The bill, introduced June 22 by Brooklyn Council Member Lincoln Restler, would increase the fines for repeat offenders, from $65 for a first offense to $100 for any subsequent offense within a 12-month period. The bill also calls on the NYPD to tow vehicles with three or more violations within a 12-month period.
Currently, violators are slapped with a $65 fine for failing to move their vehicle during alternate side parking hours, regardless of how many violations they have racked up. The city requires motorists to move their vehicles so the Sanitation Department can sweep the streets.
Restler said that the legislation is needed to make sure the streets get cleaned. He also said that motorists are prepared to risk getting fined as opposed to paying for an off-street parking space.
“Our streets aren’t getting cleaned because it’s cheaper to pay an occasional ASP ticket than for a spot in a garage,” Restler tweeted. “By failing to move our cars, our streets are getting dirtier & rats are infesting our neighborhoods.”
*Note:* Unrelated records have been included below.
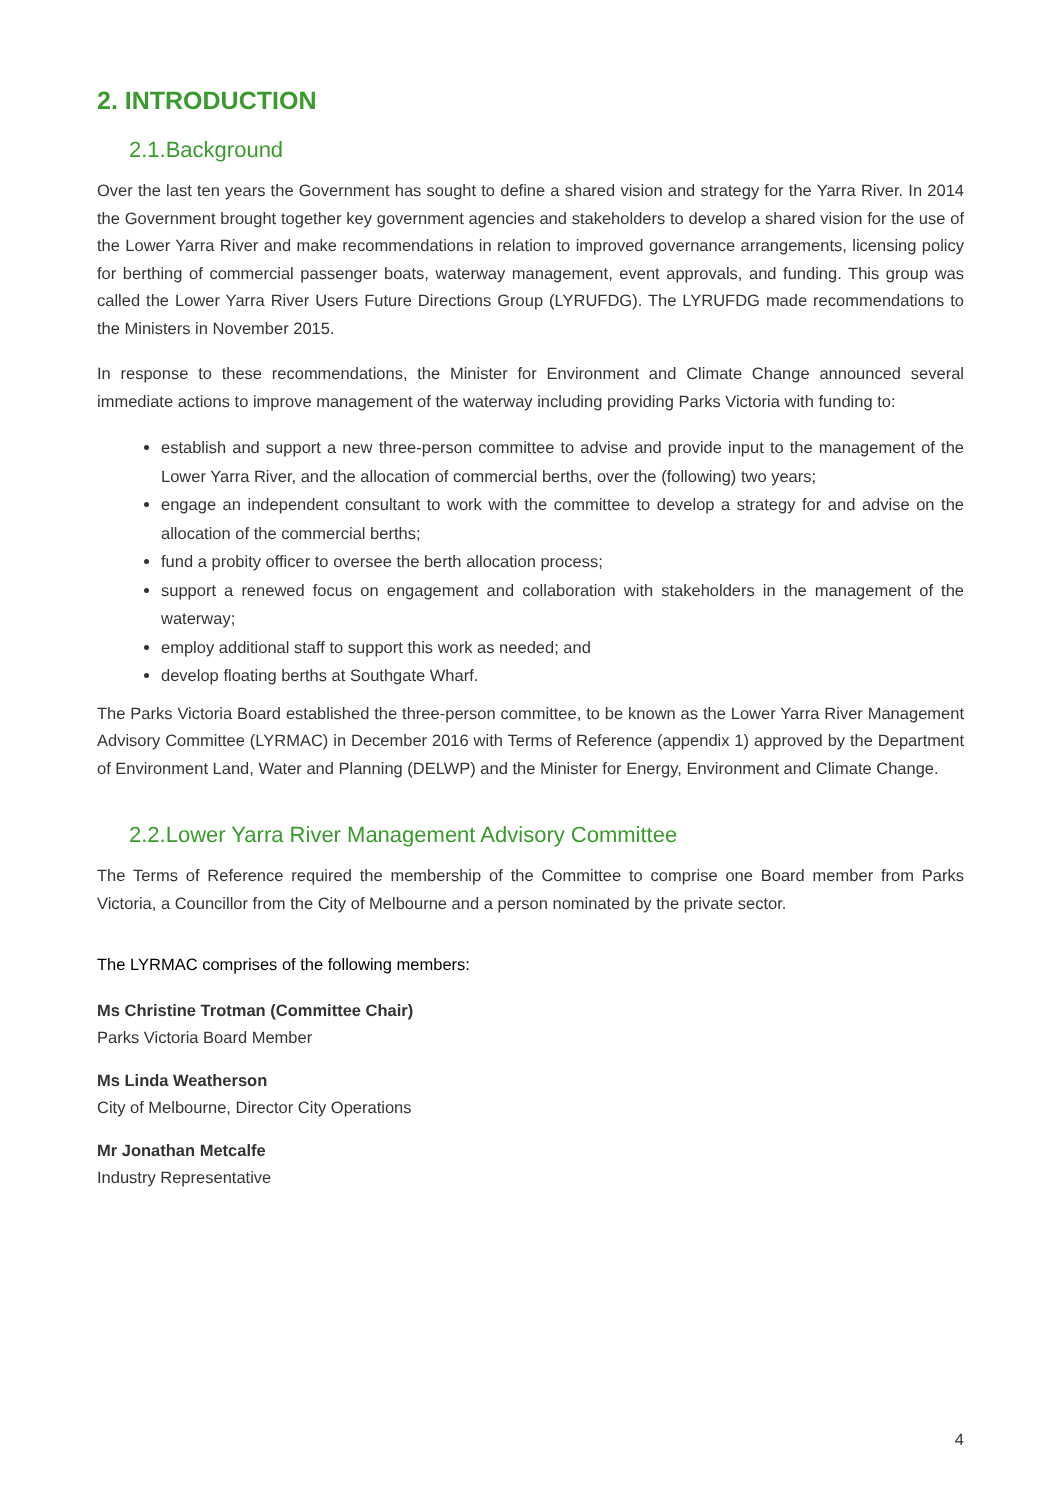2. INTRODUCTION
2.1.Background
Over the last ten years the Government has sought to define a shared vision and strategy for the Yarra River. In 2014 the Government brought together key government agencies and stakeholders to develop a shared vision for the use of the Lower Yarra River and make recommendations in relation to improved governance arrangements, licensing policy for berthing of commercial passenger boats, waterway management, event approvals, and funding. This group was called the Lower Yarra River Users Future Directions Group (LYRUFDG). The LYRUFDG made recommendations to the Ministers in November 2015.
In response to these recommendations, the Minister for Environment and Climate Change announced several immediate actions to improve management of the waterway including providing Parks Victoria with funding to:
establish and support a new three-person committee to advise and provide input to the management of the Lower Yarra River, and the allocation of commercial berths, over the (following) two years;
engage an independent consultant to work with the committee to develop a strategy for and advise on the allocation of the commercial berths;
fund a probity officer to oversee the berth allocation process;
support a renewed focus on engagement and collaboration with stakeholders in the management of the waterway;
employ additional staff to support this work as needed; and
develop floating berths at Southgate Wharf.
The Parks Victoria Board established the three-person committee, to be known as the Lower Yarra River Management Advisory Committee (LYRMAC) in December 2016 with Terms of Reference (appendix 1) approved by the Department of Environment Land, Water and Planning (DELWP) and the Minister for Energy, Environment and Climate Change.
2.2.Lower Yarra River Management Advisory Committee
The Terms of Reference required the membership of the Committee to comprise one Board member from Parks Victoria, a Councillor from the City of Melbourne and a person nominated by the private sector.
The LYRMAC comprises of the following members:
Ms Christine Trotman (Committee Chair)
Parks Victoria Board Member
Ms Linda Weatherson
City of Melbourne, Director City Operations
Mr Jonathan Metcalfe
Industry Representative
4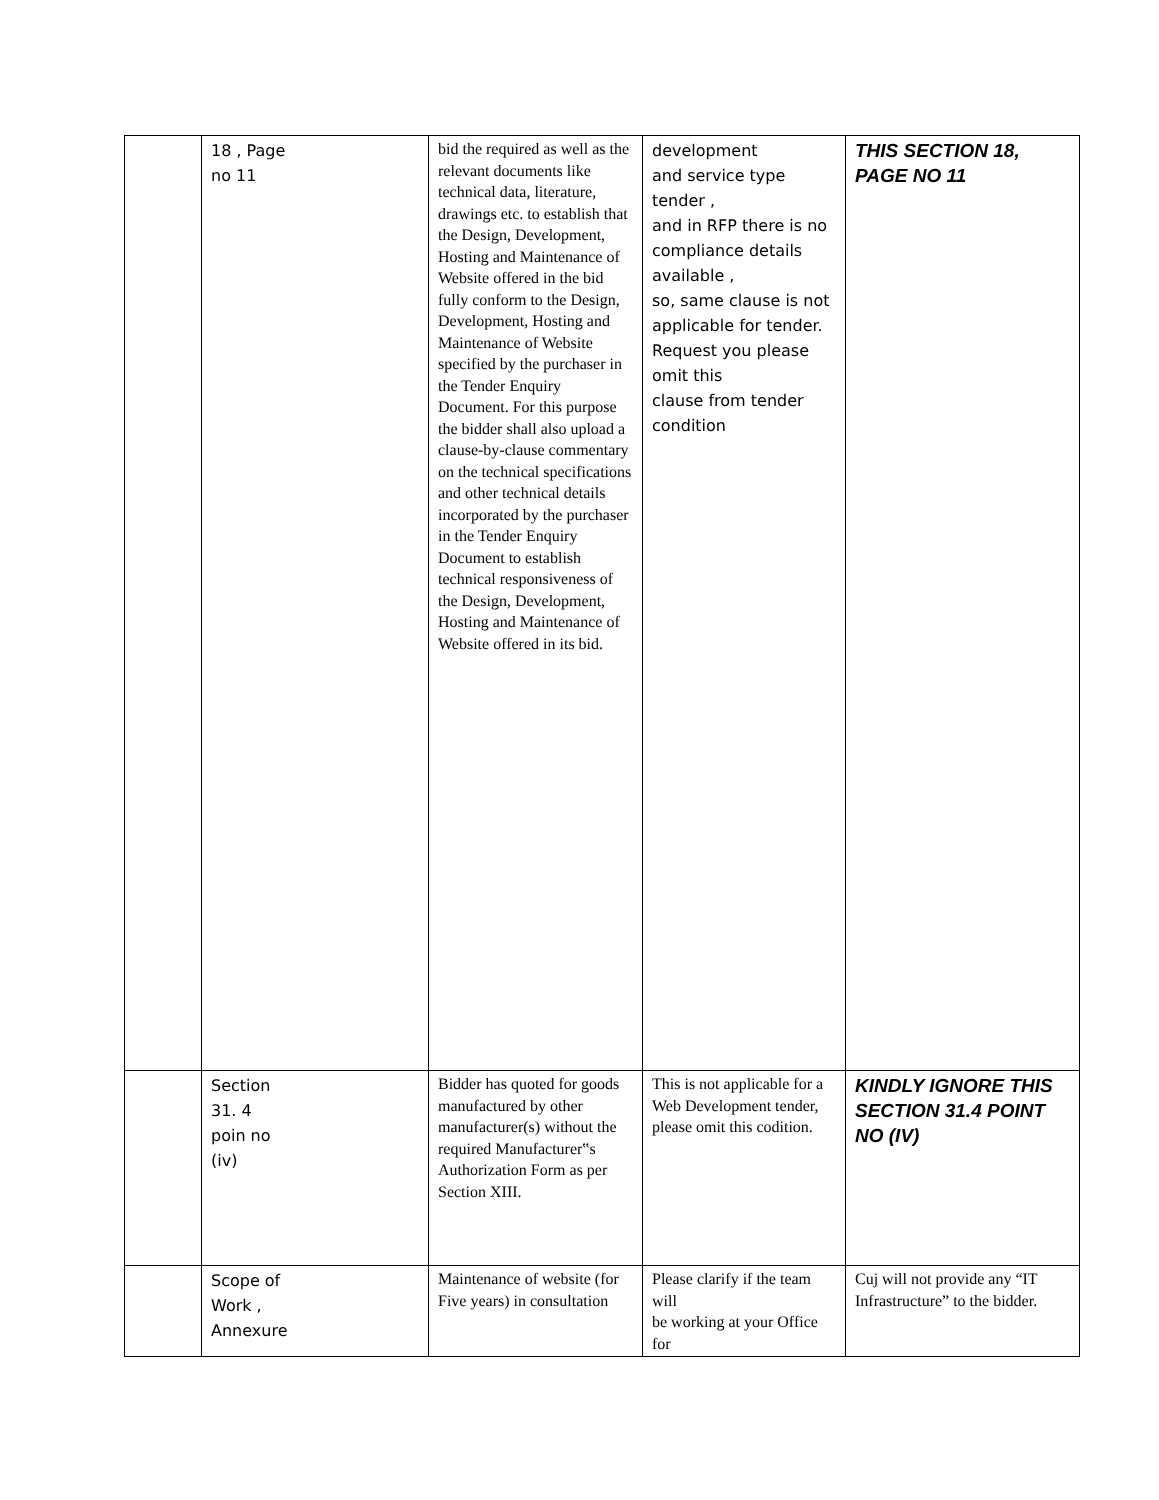| | 18 , Page no 11 | bid the required as well as the relevant documents like technical data, literature, drawings etc. to establish that the Design, Development, Hosting and Maintenance of Website offered in the bid fully conform to the Design, Development, Hosting and Maintenance of Website specified by the purchaser in the Tender Enquiry Document. For this purpose the bidder shall also upload a clause-by-clause commentary on the technical specifications and other technical details incorporated by the purchaser in the Tender Enquiry Document to establish technical responsiveness of the Design, Development, Hosting and Maintenance of Website offered in its bid. | development and service type tender , and in RFP there is no compliance details available , so, same clause is not applicable for tender. Request you please omit this clause from tender condition | THIS SECTION 18, PAGE NO 11 |
| | Section 31. 4 poin no (iv) | Bidder has quoted for goods manufactured by other manufacturer(s) without the required Manufacturer‟s Authorization Form as per Section XIII. | This is not applicable for a Web Development tender, please omit this codition. | KINDLY IGNORE THIS SECTION 31.4 POINT NO (IV) |
| | Scope of Work , Annexure | Maintenance of website (for Five years) in consultation | Please clarify if the team will be working at your Office for | Cuj will not provide any “IT Infrastructure” to the bidder. |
The bill, which has been referred to the Transportation Committee, is also sponsored by Council Member Erik Bottcher, who represents the Greenwich Village/Chelsea district.
Restler said that the fines are less costly than paying for a designated parking spot, hence the need to target repeat offenders.
He told reporters that off-street parking can cost about $600 per month in parts of his Brooklyn district, well above the cost of an occasional ticket.
The city set the fine at $65 in 2020 across all five boroughs. Prior to the change the $65 fine only applied to drivers below 96th Street in Manhattan, with the rest of the city subject to a $45 fine.
If the bill is passed by the City Council and approved by Mayor Eric Adams, it would go into effect within 60 days of passage. A public hearing would have to be held first.
The bill is already facing some resistance. An online petition was launched Tuesday in opposition to the proposal.
“We, the residents of Brooklyn, strongly oppose Lincoln Restler’s proposed legislation to increase fines for alternate side parking violations. This proposal would unfairly burden hardworking individuals and families who are already struggling to make ends meet,” the petition reads. Currently, 420 people have signed.